Ligas femininas dos partidos políticos debatem hoje (3 de Outubro), a participação da mulher na elaboração e implementação dos manifestos eleitorais na sociedade. 

A pobreza, o analfabetismo e questões culturais inibem a participação da mulher e ocupação de lugares cimeiros na política.

O debate subordina-se ao tema “papel da mulher das ligas femininas para a inclusão de questões de género nos manifestos dos partidos políticos para o quinquénio 2019-2024", e é organizado pela Associação Mulher Lei e Desenvolvimento, MULEID.

A directora executiva da MULEID, Rafa Machava, afirma que é preciso que as mulheres líderes influenciem na implementação de questões ligadas ao género, em benefício das mulheres. 

Os partidos Frelimo, Renamo, Movimento Democrático de Moçambique e Nova Democracia são unânimes quanto ao progresso do país, relativamente à participação da mulher na política e em cargos de tomada de decisão.  

Esmeralda Muthemba, representante da Frelimo, disse que neste partido a inclusão e a resolução de problemas que afectam a mulher são prioridade, no entanto persiste o desafio de combater o analfabetismo. 

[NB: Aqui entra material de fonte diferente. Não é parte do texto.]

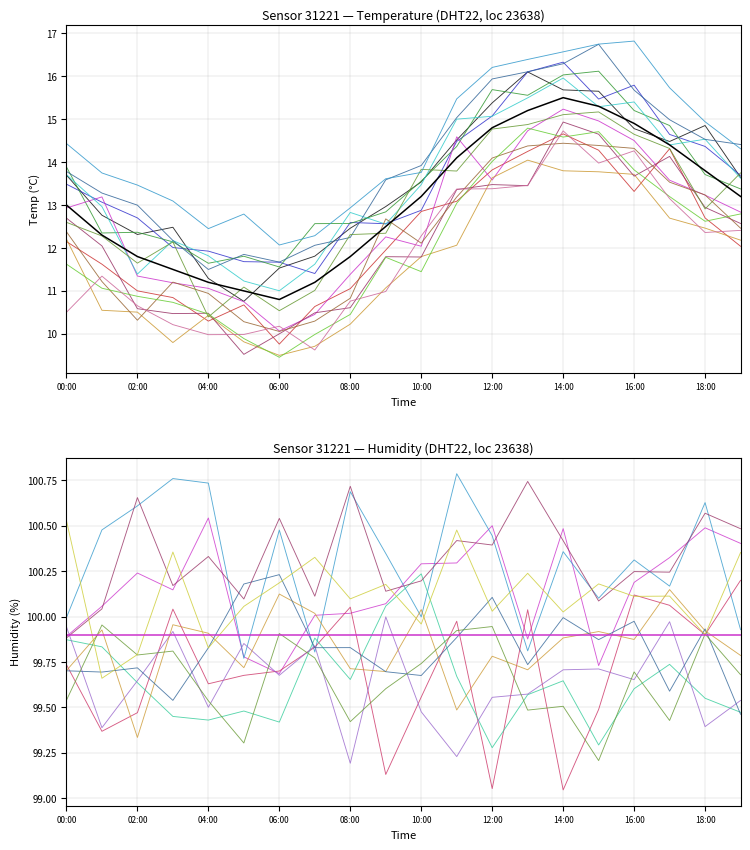

True or false: there are more than 0 points higher than both neighbors.

True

Segundo Maria Joaquina, do partido Renamo, no próximo quinquénio as mulheres na liderança são chamadas a implementarem  mudanças nas áreas de Saúde e Educação.  

Por sua vez, Sónia Mboa, do Movimento Democrático de Moçambique, afirma que as mulheres líderes deste partido, deverão elevar o estatuto da mulher na sociedade, tendo em conta os seus anseios.

O Partido Nova Democracia  defende a implementação de manifestos que assegurem o equilíbrio do género e execução dos interesses das mulheres.